To be done:
**a.** Condense the paragraph of the article on wintering hives that begins "For those of us involved in keeping honey bees" into two sentences, keeping its main facts.
**b.** Write a continuation of the article on wintering hives, picking up after its final sentence below.

━━━ Selection ━━━

Wintering Hives in Moderate Climates
For those of us involved in keeping honey bees, Winter can be a time of concern. The cold months of Winter are a difficult time for a honey bee colony. What steps should you take when winterizing beehives? That depends to a degree on where you live. The severity and length of Winter cold must be taken into consideration.
Beekeeper Tasks in Winter Prep
Bees have lived for millions of years without our intervention. Why should we be concerned now? For one thing, our environment is not the same as it was 50 years ago.
Honey bees, and other pollinators, face changing weather conditions. Unusually, bitter Winters and wild temperate swings interfere with the natural survival mechanisms of the bees.
And, we keep bees in man-made hives that are very different from natural bee homes. Most modern hives provide less insulation than a tree cavity.
Because we do “tend” honey bee colonies in less than natural situations, we have a responsibility to do what we can to help them survive.
Year Round Hive Management is Key
Do not wait until the last few weeks of warm weather to prepare your hives.
It is much easier to help a colony that only needs a few touches rather than trying to heal a sick colony.

━━━ Entries supplied ━━━

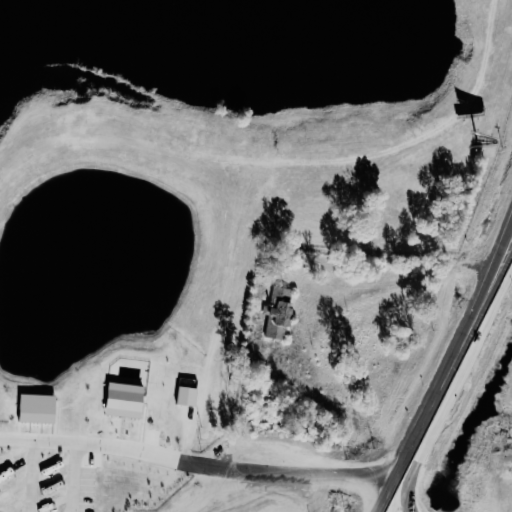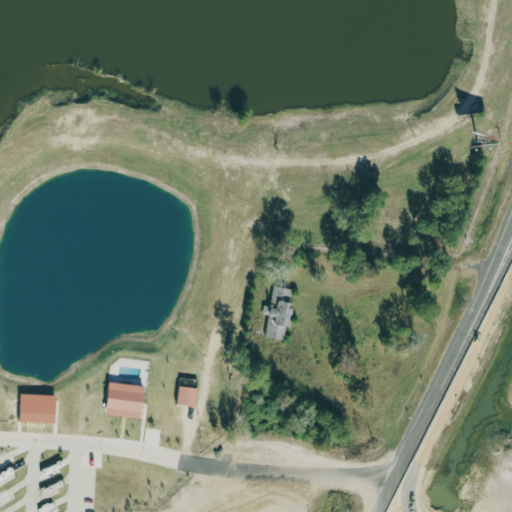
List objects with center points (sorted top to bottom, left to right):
road: (504, 250)
road: (403, 291)
building: (281, 312)
road: (482, 313)
road: (489, 316)
building: (189, 395)
building: (189, 395)
building: (127, 399)
building: (127, 400)
road: (426, 434)
road: (8, 440)
road: (213, 470)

━━━

Answers for the exercise:
**a.** Winter's cold months are hard on honey bee colonies and a source of concern for beekeepers. The right winterizing steps depend partly on location, since the severity and length of Winter cold must be considered.

**b.**
Winterizing beehives does not have to take a lot of time. For the beekeeper who has followed a management schedule during the season, Winter prep may be as simple as making sure the bees have enough stored food.
Still, every year many colonies of honey bees die over the Winter months.
This is one of the first true tests for new beekeepers. Can you get your bee colonies through the Winter season?
Because weather conditions are out of our control, high colony survival rates depend on a bit of luck. Learn everything you can about local conditions.
What makes you a good beekeeper? It’s not about how many hives you have, its about how many you can get through Winter.
Each beekeeper has their own techniques but the basics are the same. The needs of the bees do not change.
Inside the Late Summer Beehive
When we are celebrating Fall, the bees have been in Winter mode for a while.
When the calendar said early August/September, the honey bee calendar year said Fall.
Our honey bee colonies began preparing for Winter months before the first cold day. They were busy storing honey and collecting pollen with extra enthusiasm.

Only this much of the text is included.